→ **PROBLEM TO WORK ON**: For the data below, transcribe the part that opens with the line containing "color: #45453c;" and closes with the line containing "<td>Яблоня, груша</td>", exactly and with no pictures.

→ **EXERCISE INPUTS**:
::::::
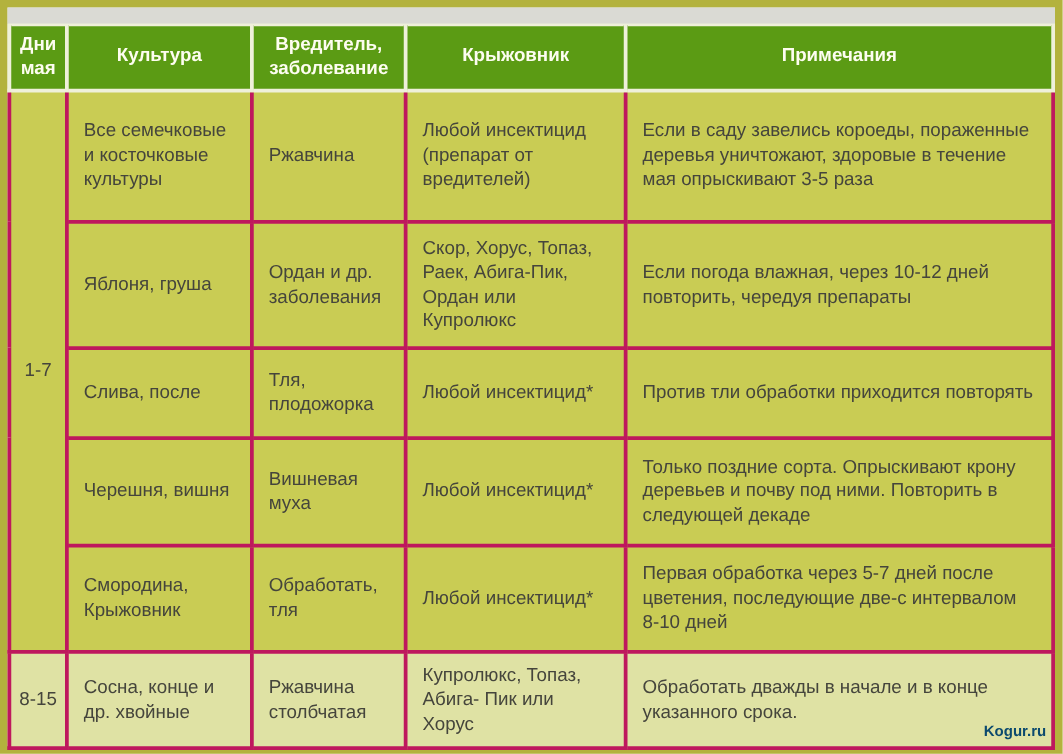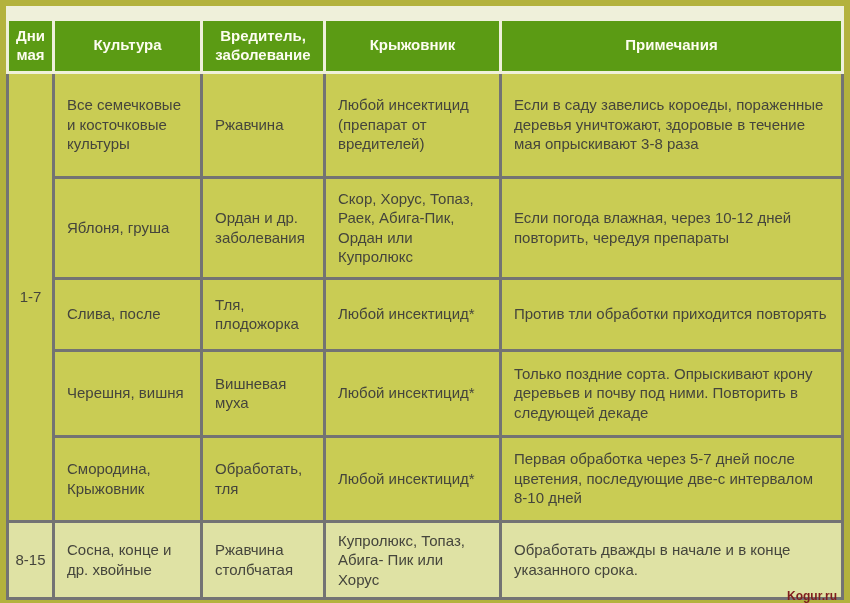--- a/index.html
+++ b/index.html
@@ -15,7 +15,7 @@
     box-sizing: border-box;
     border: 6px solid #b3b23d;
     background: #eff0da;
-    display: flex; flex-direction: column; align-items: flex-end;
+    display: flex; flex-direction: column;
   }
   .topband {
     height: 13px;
::::::
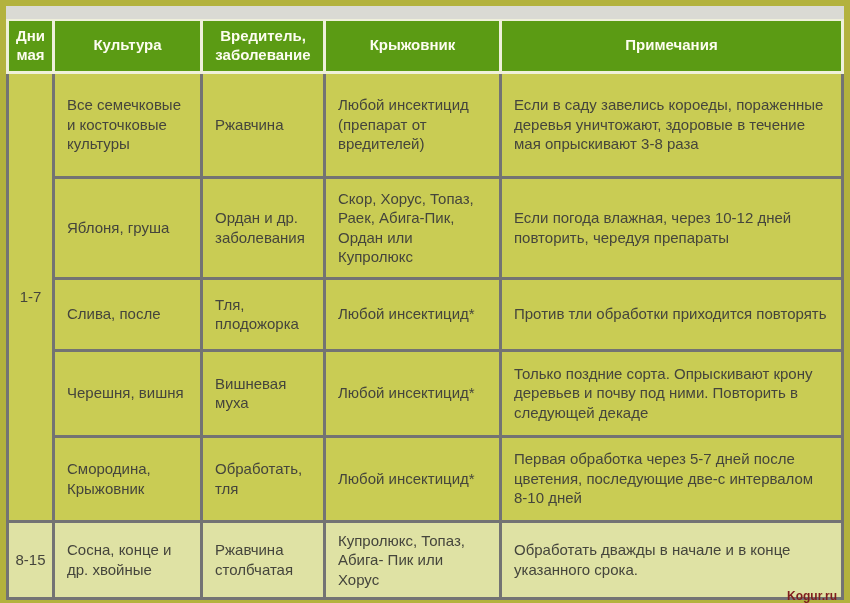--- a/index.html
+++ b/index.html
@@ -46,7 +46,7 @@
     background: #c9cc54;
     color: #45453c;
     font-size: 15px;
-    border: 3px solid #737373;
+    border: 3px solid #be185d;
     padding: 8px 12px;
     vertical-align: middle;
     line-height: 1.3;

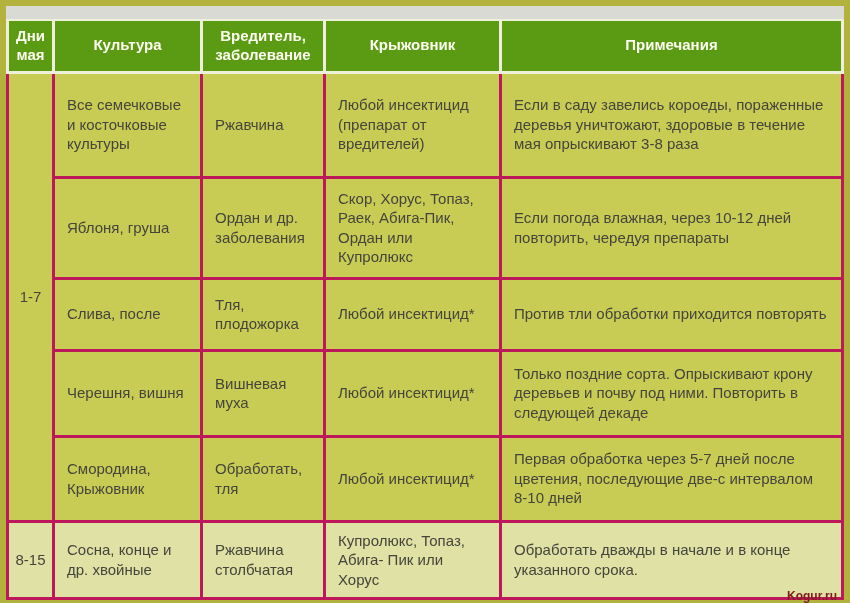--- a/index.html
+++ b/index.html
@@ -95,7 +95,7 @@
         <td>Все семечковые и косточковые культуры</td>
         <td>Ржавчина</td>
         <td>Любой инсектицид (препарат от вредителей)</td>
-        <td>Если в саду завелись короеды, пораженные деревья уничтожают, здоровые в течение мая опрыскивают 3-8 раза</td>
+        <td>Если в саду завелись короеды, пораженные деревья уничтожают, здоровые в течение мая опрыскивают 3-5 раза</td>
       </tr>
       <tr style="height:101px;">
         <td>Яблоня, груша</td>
::::::
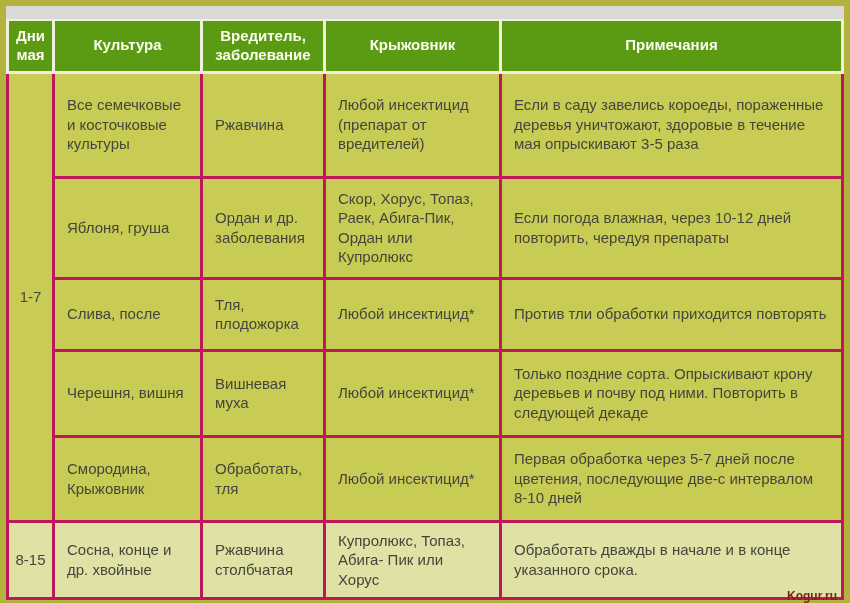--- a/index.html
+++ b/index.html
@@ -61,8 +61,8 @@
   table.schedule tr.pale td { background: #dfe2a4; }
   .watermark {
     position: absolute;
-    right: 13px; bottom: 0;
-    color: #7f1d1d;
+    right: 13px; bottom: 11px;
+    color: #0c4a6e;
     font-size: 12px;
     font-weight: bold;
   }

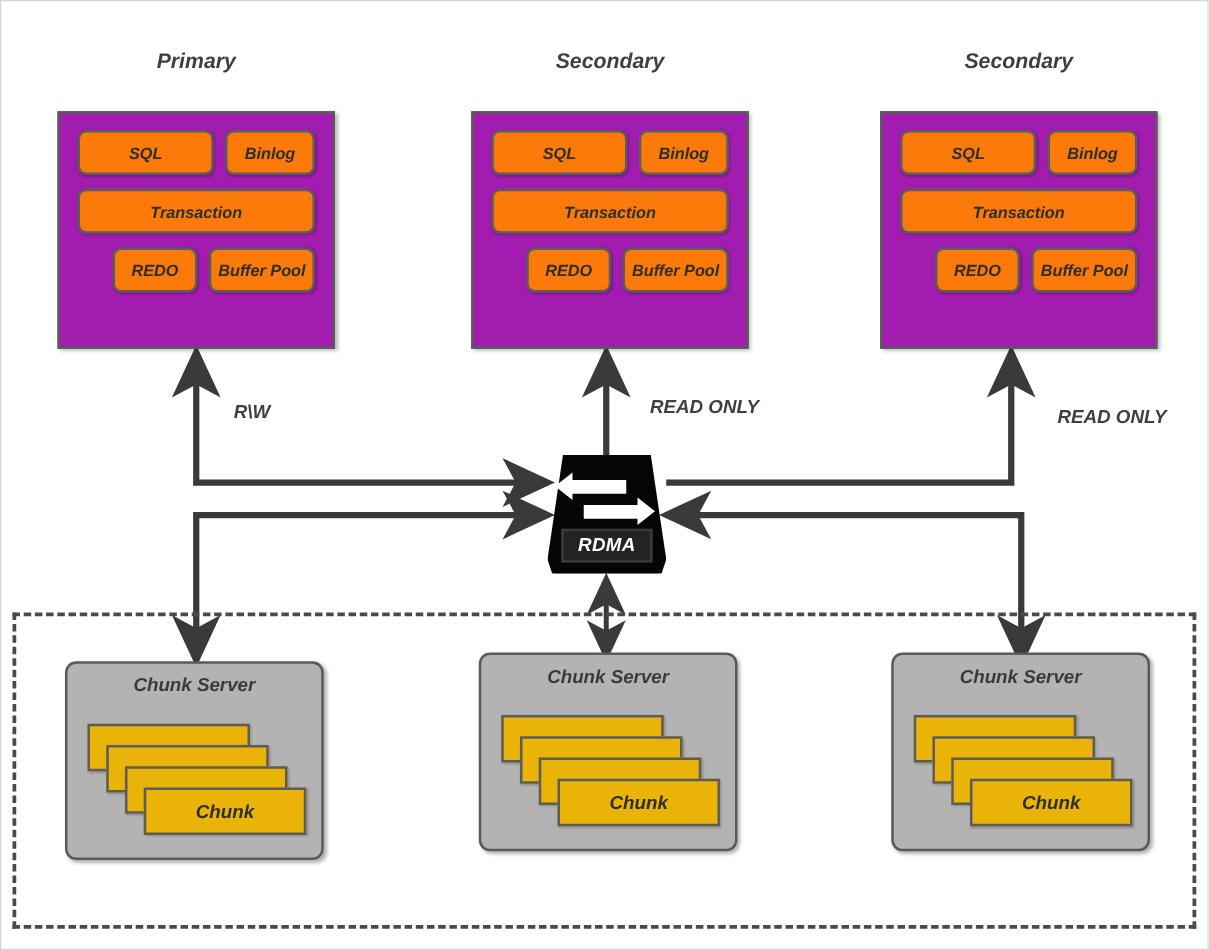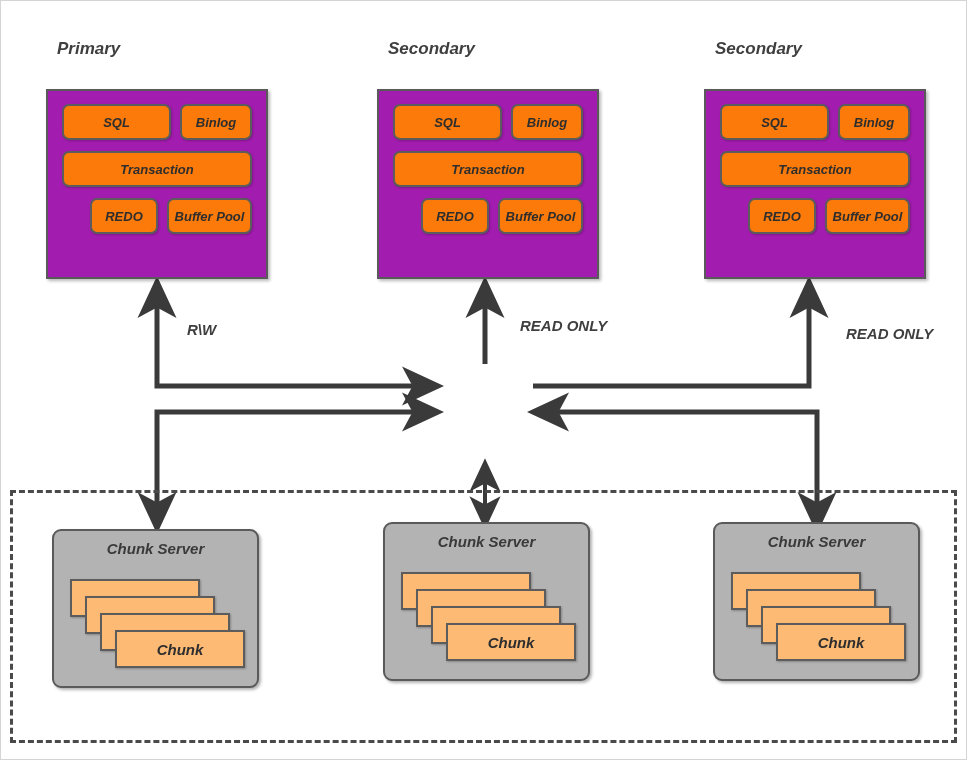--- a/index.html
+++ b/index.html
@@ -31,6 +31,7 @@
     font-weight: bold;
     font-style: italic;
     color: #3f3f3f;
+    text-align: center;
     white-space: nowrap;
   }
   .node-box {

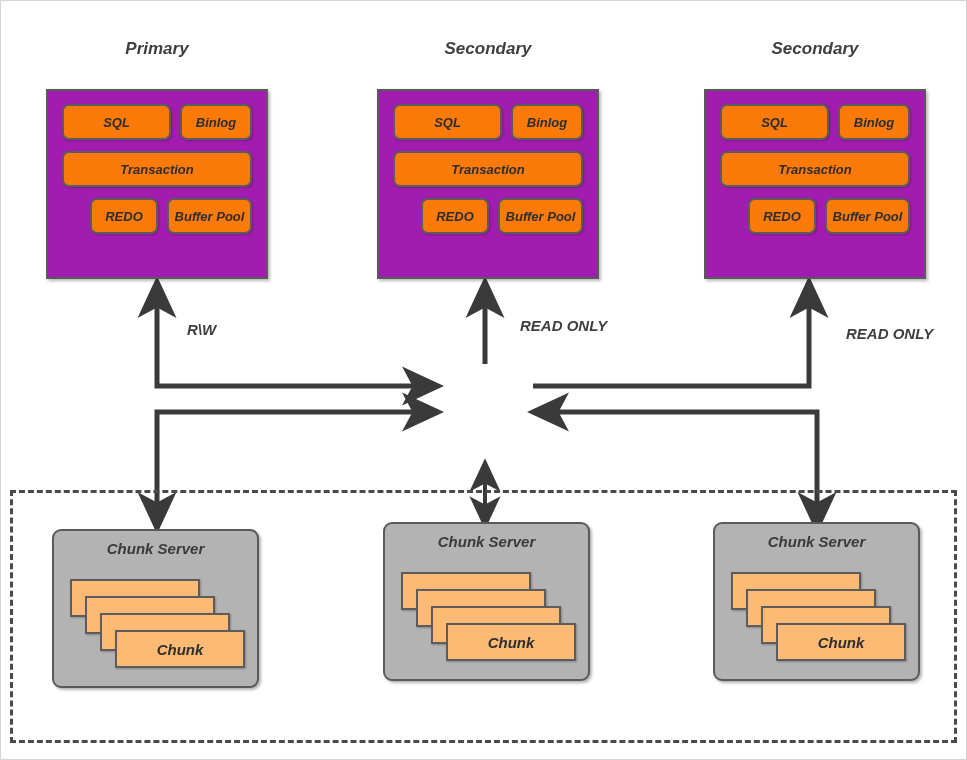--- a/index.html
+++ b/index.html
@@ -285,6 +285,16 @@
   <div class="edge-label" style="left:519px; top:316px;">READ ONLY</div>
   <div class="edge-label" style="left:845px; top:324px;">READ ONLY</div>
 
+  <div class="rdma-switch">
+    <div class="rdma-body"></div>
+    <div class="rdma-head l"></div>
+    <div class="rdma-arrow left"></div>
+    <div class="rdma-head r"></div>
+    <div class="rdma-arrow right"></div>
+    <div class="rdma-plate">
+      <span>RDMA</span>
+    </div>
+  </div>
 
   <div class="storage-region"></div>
::::::
→ **EXERCISE OUTPUT**:
     color: #45453c;
     font-size: 15px;
-    border: 3px solid #737373;
+    border: 3px solid #be185d;
     padding: 8px 12px;
     vertical-align: middle;
     line-height: 1.3;

--- a/index.html
+++ b/index.html
@@ -95,7 +95,7 @@
         <td>Все семечковые и косточковые культуры</td>
         <td>Ржавчина</td>
         <td>Любой инсектицид (препарат от вредителей)</td>
-        <td>Если в саду завелись короеды, пораженные деревья уничтожают, здоровые в течение мая опрыскивают 3-8 раза</td>
+        <td>Если в саду завелись короеды, пораженные деревья уничтожают, здоровые в течение мая опрыскивают 3-5 раза</td>
       </tr>
       <tr style="height:101px;">
         <td>Яблоня, груша</td>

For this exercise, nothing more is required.